Open SethMusker opened 1 year ago

SethMusker commented 1 year ago

Hi,

I've had generally good success assembling chloroplasts with get_organelle_from_assembly.py!

One of my samples fails though, with three repeats of the message Consensus made: (187292-|189390+) followed by Disentangling failed: 'Unable to generate result with single copy vertex percentage < 50%'.

Is this intended behaviour? I imagine that after the consensus is made, disentangling would be attempted again with the consensus sequence replacing the two previously merged edges, but this is not happening. These two edges have the same length and similar depth, so I understand they're a cause for concern in principle, but they're also only 155bp long and only differ by one base (C/T).

get_org.log.txt slimmed_assembly_graph - Copy.gfa.txt slimmed_assembly_graph - Copy.csv

If this is intended, I suppose the next step would be to manually remove one of the edges from the starting graph and repeat?

Cheers, Seth

Kinggerm commented 1 year ago

Hi Seth,

Thanks for providing enough details about this complex situation.

  1. You are right these three trials are problematic. In principle, it was intended to be two different trials, resulting in two repeats of the same message. I just coincidentally corrected this problem in a recent update at a testing GetOrganelle branch. Anyway, you also own the credit for reporting it. BTW, the testing branch contains many major changes and is not ready to use.
  2. By looking at the graph, this sample seems to suffer from both mt-pt and multiple variants (heteroplasmy or contamination). Both issues can potentially violate the single-component (i.e. single variant) assumption of GetOrganelle. Here, the contigs of 10-ish depth should be the mt contigs. Because of the differentiation in coverage (10-ish v.s. 150-ish), GetOrganelle can differentiate the mt and pt easily. However, the two conceived variants in this sample have similar average coverages, resulting in two difficult problems.
    • SNPs usually result in simple parallel contigs like 187292 and 189390, upon which a consensus can be made if possible (GetOrganelle did it correctly for 187292 and 189390), or multiple different results containing different SNPs respectively can be generated, or a single result with the highest depth. Thus, the single-component assumption can persist.
    • Structural variations may yield a complex tangled graph, which will be difficult for simple algorithms to tell apart from a single-variant real-complex graph.
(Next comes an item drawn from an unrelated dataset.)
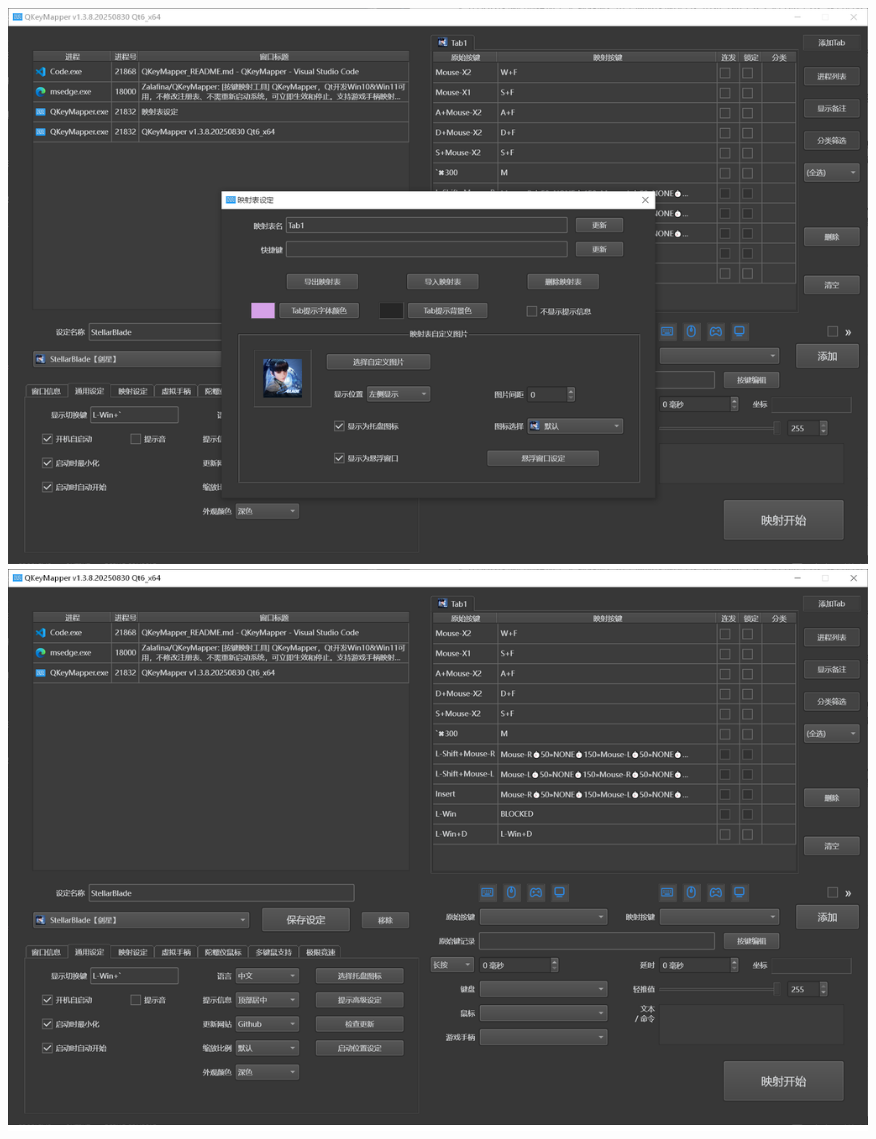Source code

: <div align="center"><img src="..\screenshot\QKeyMapper_screenshot_02.png" width="auto" height="auto"/></div>
<div align="center"><img src="..\screenshot\QKeyMapper_screenshot_03.png" width="auto" height="auto"/></div>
Given the knowledge of what an IR-containing pt graph may look like, I can tell that 188784, 189490, 189444, 186851, and 188912 together form a structure composing two pt variants with IR boundary differences. This is the real problem that triggers the failure of disentanglement. We may leave this issue open until there is a neat solution.

In summary, you are right about manually removing a contig from the graph and then rerunning. However, the focal contigs are not 187292 and 189390 (you may remove one of them if you think the consensus is not a good idea though). Instead, the real solution is to remove either 189444 or 186851.

Best, Jianjun

SethMusker commented 1 year ago

Hi Jianjun,

Immense thanks! Your reply was really informative and helpful. After removing 189444 the assembly finished nicely. For the record, the log is attached.